Chromatogram of neurotransmitters detected using PFET (Jung 2006)

Chromatogram of neurotransmitters detected using PFET (Jung 2006)

Additionally, we have developed a technique known as photoluminescence following electron-transfer (PFET) in which a microreactor is used to mix cap-LC eluent with the oxidant tris(2, 2’-bypyridine)osmium (III) (Jung 2006). Upon mixing with an oxidizable analyte, the oxidant becomes reduced and photoluminesces following laser excitation (Jung 2006). This technique has been used for quantification of the neurotransmitters dopamine (DA) and serotonin (5HT) in rat brain dialysate with detection limits comparable to electrochemical or fluorescence detection and without issues caused by electrode fouling or pre-injection derivatization (Jung 2006).

Furthermore, we have developed the theoretical framework for optimizing post-column microreactor specifications for chromatographic conditions, including available pressure, column diameter, and the particle size of the packing material to minimize the effect of bandspreading specifically under high pressure, high temperature conditions as are often necessary for fast separations (Xu 2006, 2009). Using these calculations, we are able to develop microreactors for a variety of postcolumn derivatizations with minimal loss of sensitivity.


Active temperature control

To extract more quantitative chemical information from living systems we have set about addressing challenges to using capillary LC columns, namely volume overload, though the development of Active Temperature Control (ATC). ATC means to program temperature in time and space along the column’s long axis.
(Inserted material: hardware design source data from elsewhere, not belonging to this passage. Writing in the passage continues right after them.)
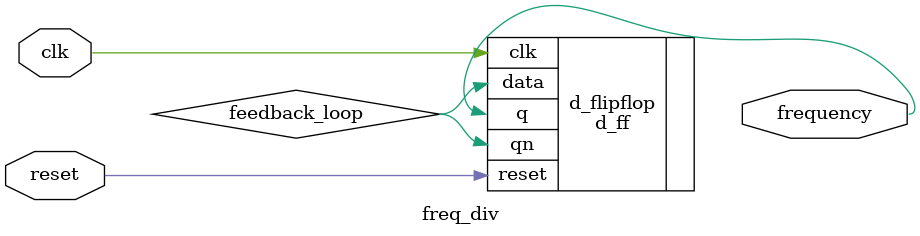
<source format=v>
module freq_div(
	clk, frequency,reset);
	input clk;
	input reset;
	output frequency;

	wire feedback_loop;

	d_ff d_flipflop(.data(feedback_loop),.clk(clk),.reset(reset),.q(frequency),.qn(feedback_loop));
endmodule // frequencydivider	
</source>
We rely on the low thermal mass of fused silica capillary to make fast temperature changes chromatographically useful without suffering from the radial velocity inhomogeneities observed in larger diameter columns.

We have used ATC effectively to focus injected solutes by transiently cooling a short section of the column inlet, in a process we call temperature assisted solute focusing, TASF (Groskreutz 2014, 2015). During the injection of a sample of volume Vinj, the thermoelectric cooler (TEC, Peltier device) is held at a low temperature. This generally increases k' thus aiding in retaining the injected solutes in a narrow band at the head of the column. When the entire sample has been injected, the TEC's temperature is raised rapidly (~1000 K/minute), releasing the solutes for separation. The principle is similar to that of solvent focusing in which the k' during injection is dictated by the composition of the sample solvent itself (Groskreutz 2015), however it is more flexible, does not depend only on the sample composition, and can be used to augment solvent-based focusing.

The figures above show the apparatus (left) and a set of chromatograms (right).

Left:

Scheme for TASF system. A. A single thermoelectric element (TEC) heats/cools 1 cm of the column. The rest of the column is resistively heated. B. Realistic top view of the valve/column interface near the head of the column. Hex = heat exchanger.

Right:

Chromatogram for 1 μL Vinj (2 x the column liquid volume) with: A. no solvent focusing, B. with solvent focusing (φsample = 0.1), C. TASF only, D. with solvent focusing + TASF. Conditions: φ = 0.2 acetonitrile/10 mM phosphoric acid, T1 = 15 °C, T2 = 85 °C, F = 8.5 μL/min, λ = 254 nm. Solutes: uracil, methylparaben, acetophenone, ethylparaben, propiophenone, prophylparaben.